§ **To-do item**: Reproduce every line of the listing below verbatim, in the same order and with the same line breaks.

§ **Data listing**:
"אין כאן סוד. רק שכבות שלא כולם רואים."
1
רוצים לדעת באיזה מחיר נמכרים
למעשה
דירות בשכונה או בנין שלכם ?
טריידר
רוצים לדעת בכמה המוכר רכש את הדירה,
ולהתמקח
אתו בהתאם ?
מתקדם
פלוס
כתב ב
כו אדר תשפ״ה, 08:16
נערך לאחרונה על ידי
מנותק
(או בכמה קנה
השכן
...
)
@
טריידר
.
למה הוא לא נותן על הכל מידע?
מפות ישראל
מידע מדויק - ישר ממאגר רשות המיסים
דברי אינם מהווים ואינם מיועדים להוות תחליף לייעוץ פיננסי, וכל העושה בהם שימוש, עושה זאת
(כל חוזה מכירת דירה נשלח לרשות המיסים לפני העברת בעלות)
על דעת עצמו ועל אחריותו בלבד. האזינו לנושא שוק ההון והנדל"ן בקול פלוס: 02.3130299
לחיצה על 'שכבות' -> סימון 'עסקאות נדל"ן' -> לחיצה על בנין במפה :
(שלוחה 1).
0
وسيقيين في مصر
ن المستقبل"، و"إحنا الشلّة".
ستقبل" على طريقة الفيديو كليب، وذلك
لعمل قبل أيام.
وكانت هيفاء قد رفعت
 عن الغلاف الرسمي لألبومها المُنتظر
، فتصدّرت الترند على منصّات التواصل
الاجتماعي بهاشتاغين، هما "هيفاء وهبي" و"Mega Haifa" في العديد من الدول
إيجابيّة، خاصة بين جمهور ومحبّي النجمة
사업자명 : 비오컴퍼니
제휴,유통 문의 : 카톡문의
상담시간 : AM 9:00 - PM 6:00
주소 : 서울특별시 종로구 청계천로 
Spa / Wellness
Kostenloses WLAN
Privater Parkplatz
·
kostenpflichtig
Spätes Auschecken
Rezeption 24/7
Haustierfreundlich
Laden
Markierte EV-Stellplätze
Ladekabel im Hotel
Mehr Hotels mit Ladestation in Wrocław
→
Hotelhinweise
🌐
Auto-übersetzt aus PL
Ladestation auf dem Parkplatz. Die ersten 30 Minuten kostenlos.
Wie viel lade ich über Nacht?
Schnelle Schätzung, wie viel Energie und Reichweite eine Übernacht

§ **Answer below**:
"אין כאן סוד. רק שכבות שלא כולם רואים."
1
רוצים לדעת באיזה מחיר נמכרים
למעשה
דירות בשכונה או בנין שלכם ?
טריידר
רוצים לדעת בכמה המוכר רכש את הדירה,
ולהתמקח
אתו בהתאם ?
מתקדם
פלוס
כתב ב
כו אדר תשפ״ה, 08:16
נערך לאחרונה על ידי
מנותק
(או בכמה קנה
השכן
...
)
@
טריידר
.
למה הוא לא נותן על הכל מידע?
מפות ישראל
מידע מדויק - ישר ממאגר רשות המיסים
דברי אינם מהווים ואינם מיועדים להוות תחליף לייעוץ פיננסי, וכל העושה בהם שימוש, עושה זאת
(כל חוזה מכירת דירה נשלח לרשות המיסים לפני העברת בעלות)
על דעת עצמו ועל אחריותו בלבד. האזינו לנושא שוק ההון והנדל"ן בקול פלוס: 02.3130299
לחיצה על 'שכבות' -> סימון 'עסקאות נדל"ן' -> לחיצה על בנין במפה :
(שלוחה 1).
0
وسيقيين في مصر
ن المستقبل"، و"إحنا الشلّة".
ستقبل" على طريقة الفيديو كليب، وذلك
لعمل قبل أيام.
وكانت هيفاء قد رفعت
 عن الغلاف الرسمي لألبومها المُنتظر
، فتصدّرت الترند على منصّات التواصل
الاجتماعي بهاشتاغين، هما "هيفاء وهبي" و"Mega Haifa" في العديد من الدول
إيجابيّة، خاصة بين جمهور ومحبّي النجمة
사업자명 : 비오컴퍼니
제휴,유통 문의 : 카톡문의
상담시간 : AM 9:00 - PM 6:00
주소 : 서울특별시 종로구 청계천로 
Spa / Wellness
Kostenloses WLAN
Privater Parkplatz
·
kostenpflichtig
Spätes Auschecken
Rezeption 24/7
Haustierfreundlich
Laden
Markierte EV-Stellplätze
Ladekabel im Hotel
Mehr Hotels mit Ladestation in Wrocław
→
Hotelhinweise
🌐
Auto-übersetzt aus PL
Ladestation auf dem Parkplatz. Die ersten 30 Minuten kostenlos.
Wie viel lade ich über Nacht?
Schnelle Schätzung, wie viel Energie und Reichweite eine Übernacht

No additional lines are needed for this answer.